[TO DO]:
Nothing outside the lines below from the one containing "ckets voor het NJSK" through the one containing "créé la série en 1938) et de réalise" is to be printed; print those exactly, ends included, and drop the pictures.

[RECORDS TO PROCESS]:
>>

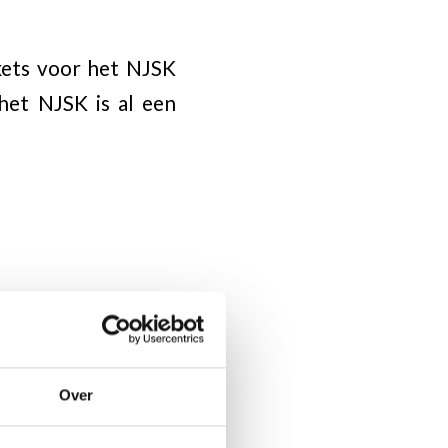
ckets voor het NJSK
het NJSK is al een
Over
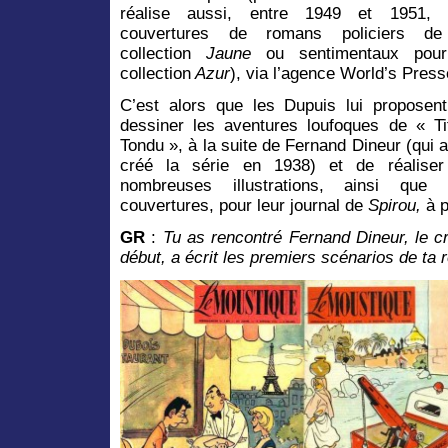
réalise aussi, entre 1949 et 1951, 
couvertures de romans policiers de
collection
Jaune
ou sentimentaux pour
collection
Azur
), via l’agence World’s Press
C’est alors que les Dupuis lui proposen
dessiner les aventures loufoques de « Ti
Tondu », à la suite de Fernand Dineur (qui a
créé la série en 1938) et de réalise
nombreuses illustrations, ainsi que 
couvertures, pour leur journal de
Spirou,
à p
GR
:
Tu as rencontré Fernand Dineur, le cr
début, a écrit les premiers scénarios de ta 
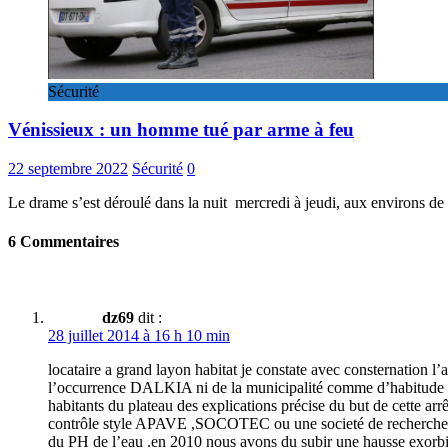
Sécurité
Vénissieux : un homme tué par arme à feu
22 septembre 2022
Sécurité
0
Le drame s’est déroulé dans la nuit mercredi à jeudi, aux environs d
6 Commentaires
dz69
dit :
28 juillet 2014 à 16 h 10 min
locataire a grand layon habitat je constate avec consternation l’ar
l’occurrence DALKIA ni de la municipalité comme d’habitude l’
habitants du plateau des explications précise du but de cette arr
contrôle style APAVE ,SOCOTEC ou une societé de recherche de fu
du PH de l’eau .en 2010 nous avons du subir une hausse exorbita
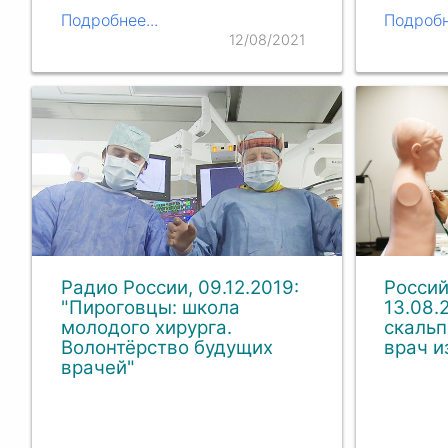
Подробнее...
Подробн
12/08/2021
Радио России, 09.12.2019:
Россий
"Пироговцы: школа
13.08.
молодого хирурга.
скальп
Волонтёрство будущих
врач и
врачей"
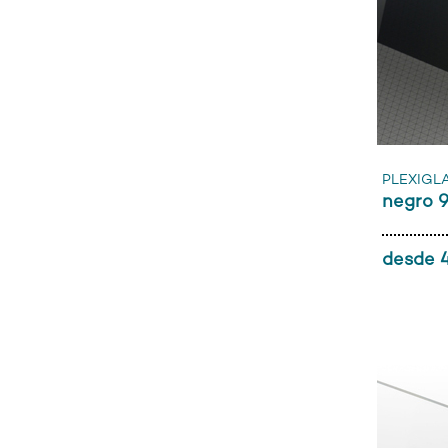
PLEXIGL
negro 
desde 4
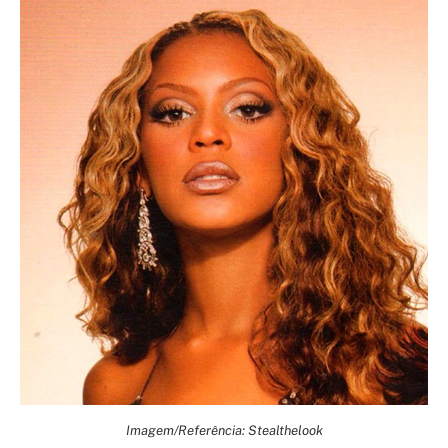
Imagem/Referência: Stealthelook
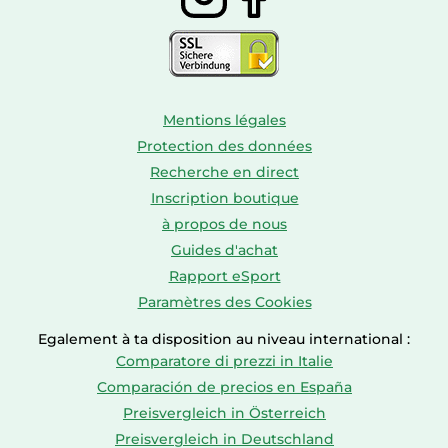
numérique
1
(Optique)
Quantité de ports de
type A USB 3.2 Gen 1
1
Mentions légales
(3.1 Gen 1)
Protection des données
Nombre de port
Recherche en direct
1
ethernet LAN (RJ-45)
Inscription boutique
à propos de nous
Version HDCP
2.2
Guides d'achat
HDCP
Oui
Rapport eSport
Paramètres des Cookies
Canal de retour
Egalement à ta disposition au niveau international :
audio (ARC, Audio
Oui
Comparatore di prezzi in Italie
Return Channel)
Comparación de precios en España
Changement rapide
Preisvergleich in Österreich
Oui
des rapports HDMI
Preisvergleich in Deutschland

<<
>>

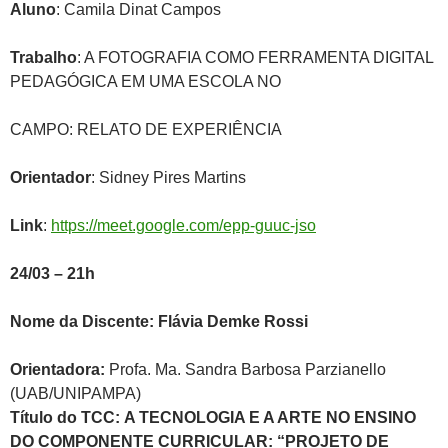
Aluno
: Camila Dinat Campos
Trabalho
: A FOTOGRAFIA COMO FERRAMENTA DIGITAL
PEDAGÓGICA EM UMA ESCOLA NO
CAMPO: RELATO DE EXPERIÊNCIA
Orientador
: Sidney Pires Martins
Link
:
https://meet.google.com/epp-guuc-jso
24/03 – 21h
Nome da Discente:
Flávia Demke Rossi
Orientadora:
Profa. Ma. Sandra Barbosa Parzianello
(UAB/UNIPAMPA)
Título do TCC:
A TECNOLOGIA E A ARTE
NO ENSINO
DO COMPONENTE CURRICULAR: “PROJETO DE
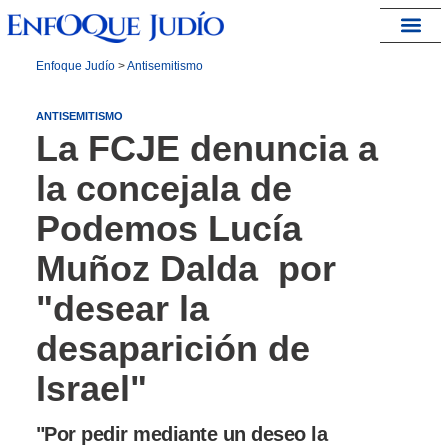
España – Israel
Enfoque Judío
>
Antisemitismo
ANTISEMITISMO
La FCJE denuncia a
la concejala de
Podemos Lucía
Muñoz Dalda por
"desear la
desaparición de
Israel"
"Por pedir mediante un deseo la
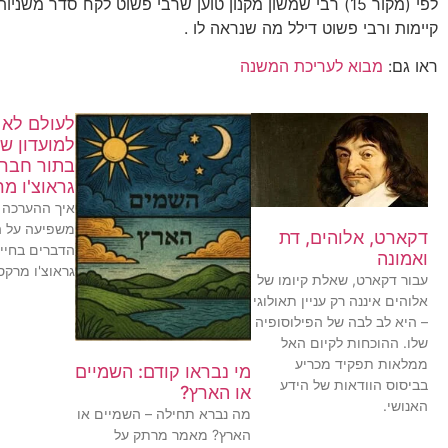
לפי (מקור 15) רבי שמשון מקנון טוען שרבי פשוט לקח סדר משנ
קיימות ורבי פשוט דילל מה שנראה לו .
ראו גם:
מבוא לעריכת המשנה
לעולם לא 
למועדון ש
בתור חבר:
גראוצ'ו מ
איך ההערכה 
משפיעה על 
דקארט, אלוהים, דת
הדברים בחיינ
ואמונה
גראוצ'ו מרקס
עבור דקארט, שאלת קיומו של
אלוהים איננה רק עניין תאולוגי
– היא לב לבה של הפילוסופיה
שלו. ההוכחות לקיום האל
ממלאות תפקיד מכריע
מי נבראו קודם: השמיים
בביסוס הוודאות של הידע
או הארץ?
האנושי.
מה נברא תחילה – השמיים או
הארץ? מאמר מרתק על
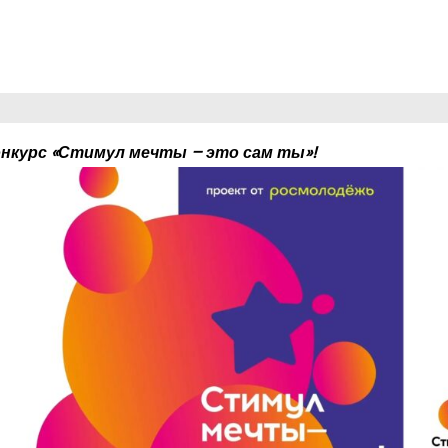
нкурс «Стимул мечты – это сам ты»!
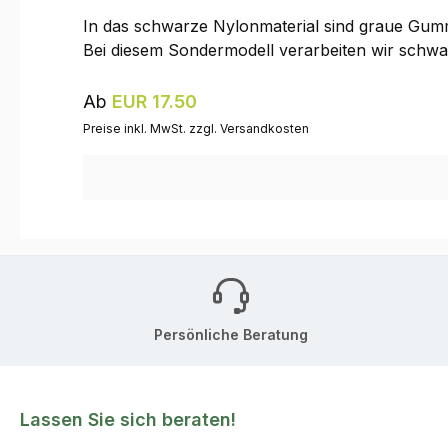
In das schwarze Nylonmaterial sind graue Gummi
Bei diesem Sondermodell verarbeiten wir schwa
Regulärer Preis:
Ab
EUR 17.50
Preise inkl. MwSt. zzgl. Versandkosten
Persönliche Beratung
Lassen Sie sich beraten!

<<

[TASK OUTPUT]:
ckets voor het NJSK
het NJSK is al een
Over
réalise aussi, entre 1949 et 1951, 
couvertures de romans policiers de
collection
Jaune
ou sentimentaux pour
collection
Azur
), via l’agence World’s Press
C’est alors que les Dupuis lui proposen
dessiner les aventures loufoques de « Ti
Tondu », à la suite de Fernand Dineur (qui a
créé la série en 1938) et de réalise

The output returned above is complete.